* **Information shown**
****************************************
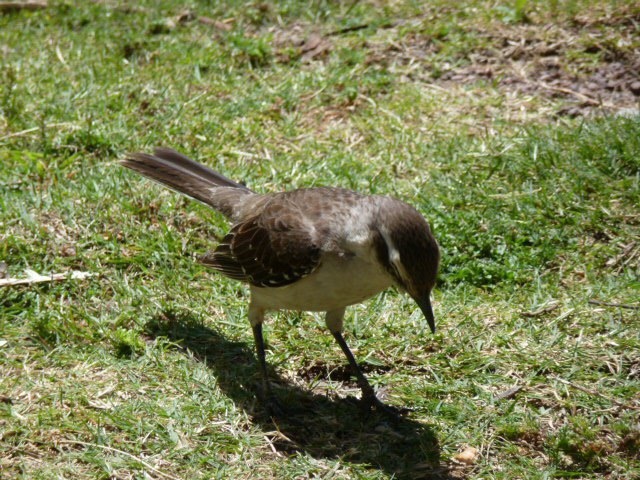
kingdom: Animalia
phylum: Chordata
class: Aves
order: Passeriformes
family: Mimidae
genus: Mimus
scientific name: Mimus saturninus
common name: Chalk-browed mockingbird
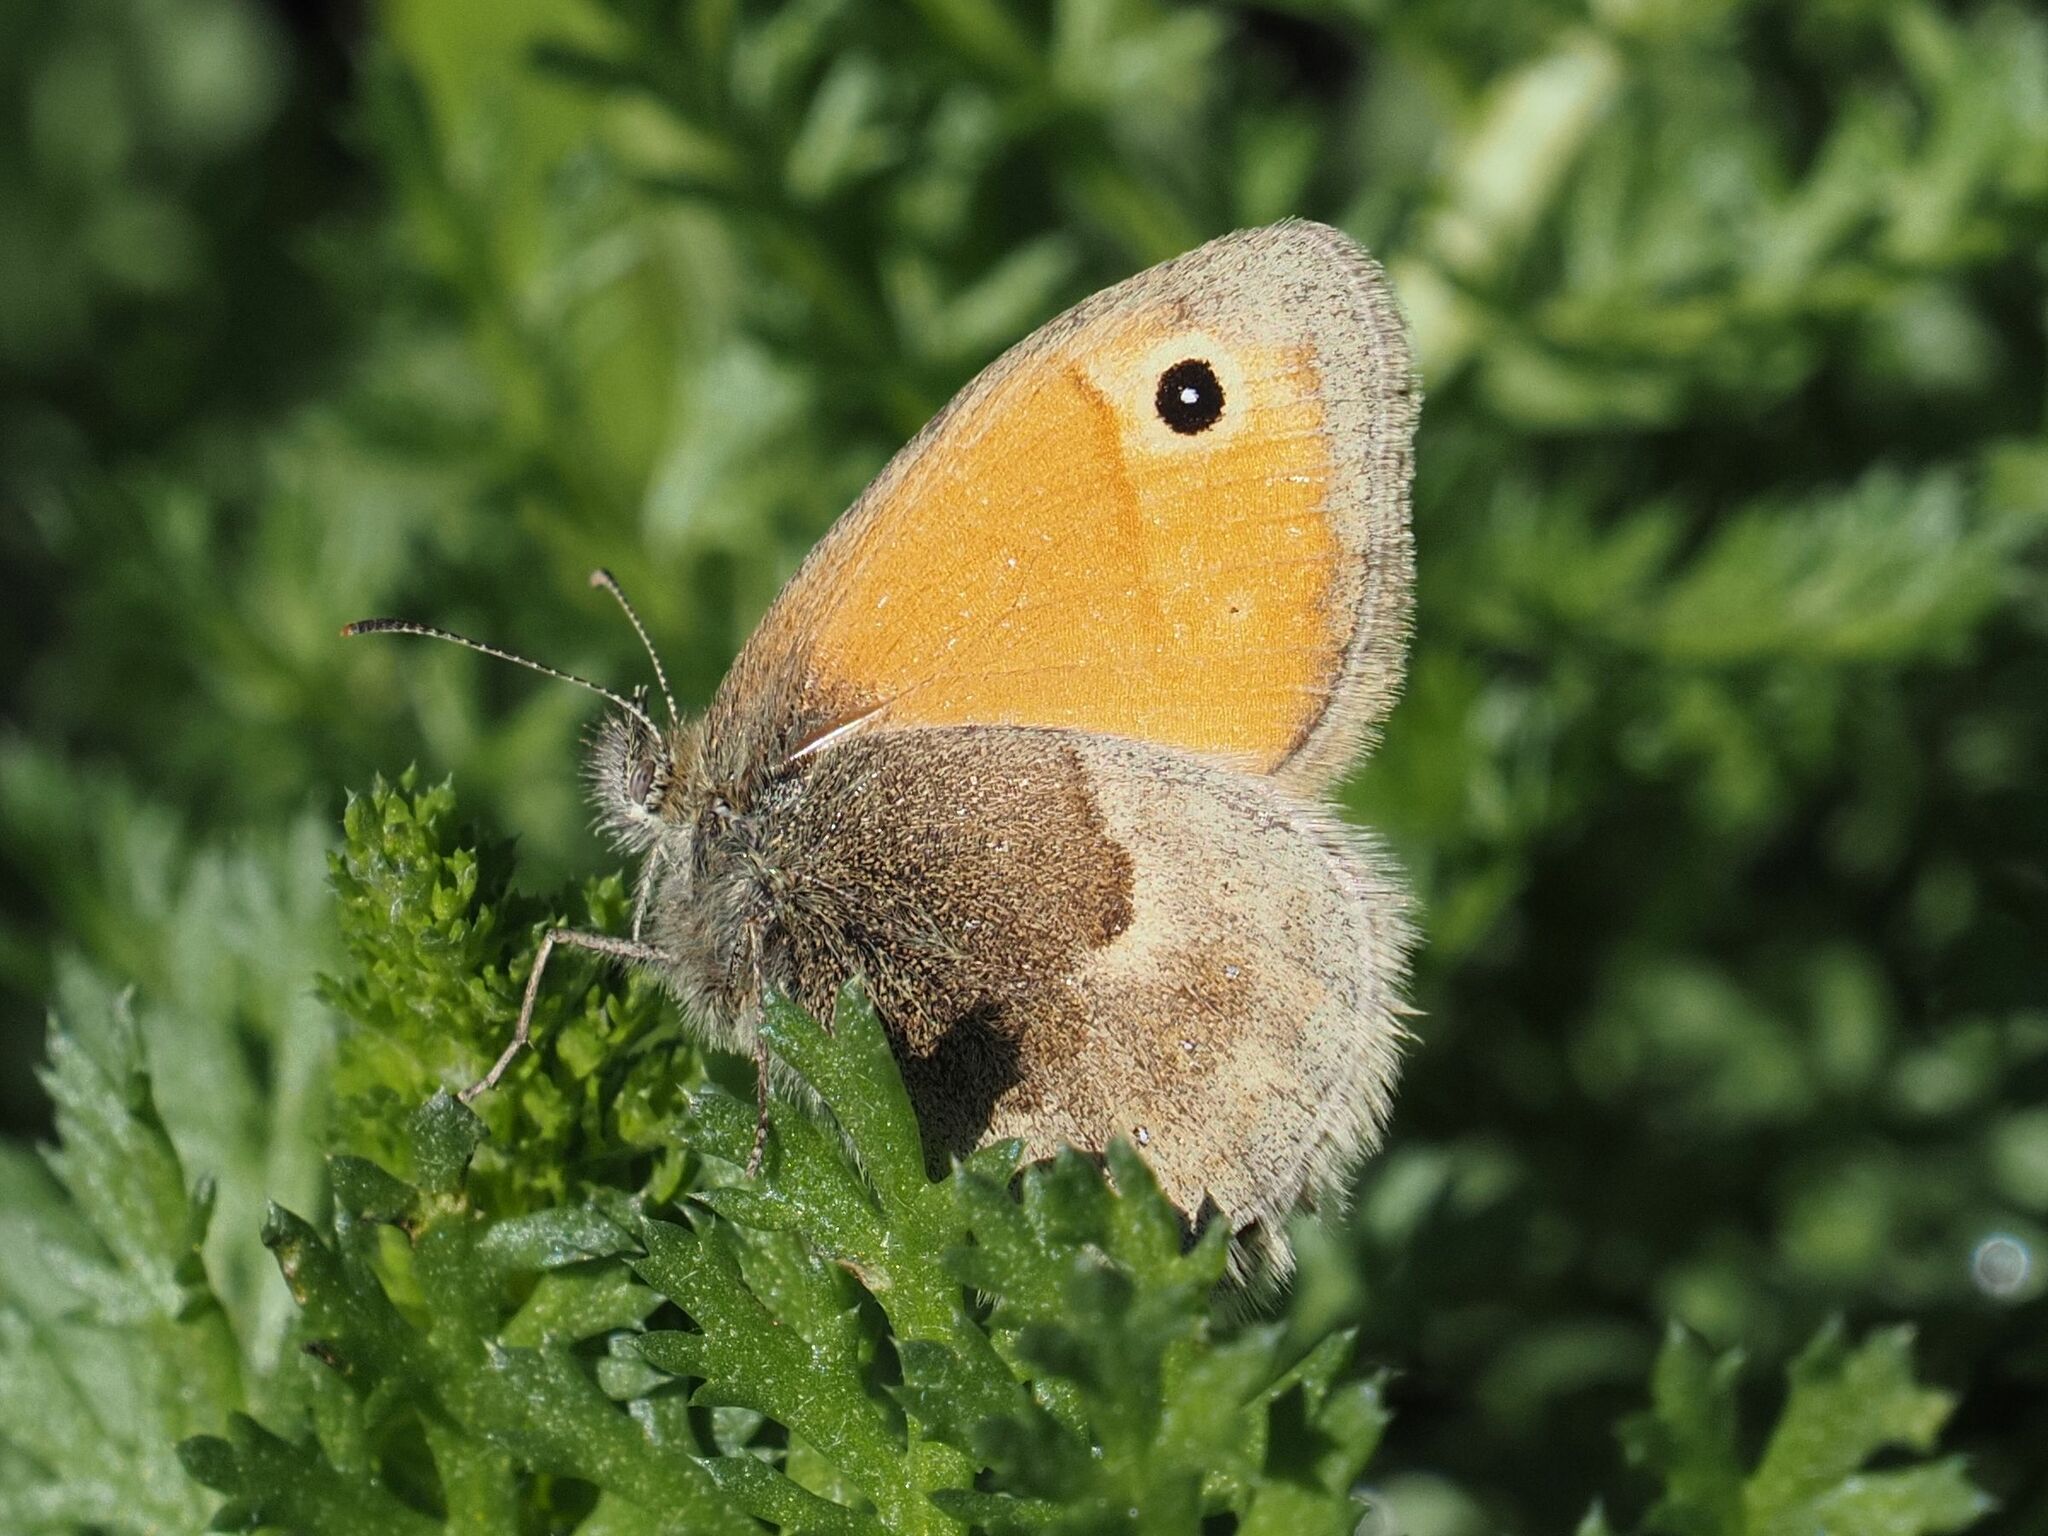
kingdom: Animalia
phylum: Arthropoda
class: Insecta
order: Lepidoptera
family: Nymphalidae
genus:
****************************************
* **Your objective**
Recast the lines of every item above as a single numbered list, leaving out any blank lines and omitting the pictures.

* **Solution**
1. kingdom: Animalia
2. phylum: Chordata
3. class: Aves
4. order: Passeriformes
5. family: Mimidae
6. genus: Mimus
7. scientific name: Mimus saturninus
8. common name: Chalk-browed mockingbird
9. kingdom: Animalia
10. phylum: Arthropoda
11. class: Insecta
12. order: Lepidoptera
13. family: Nymphalidae
14. genus:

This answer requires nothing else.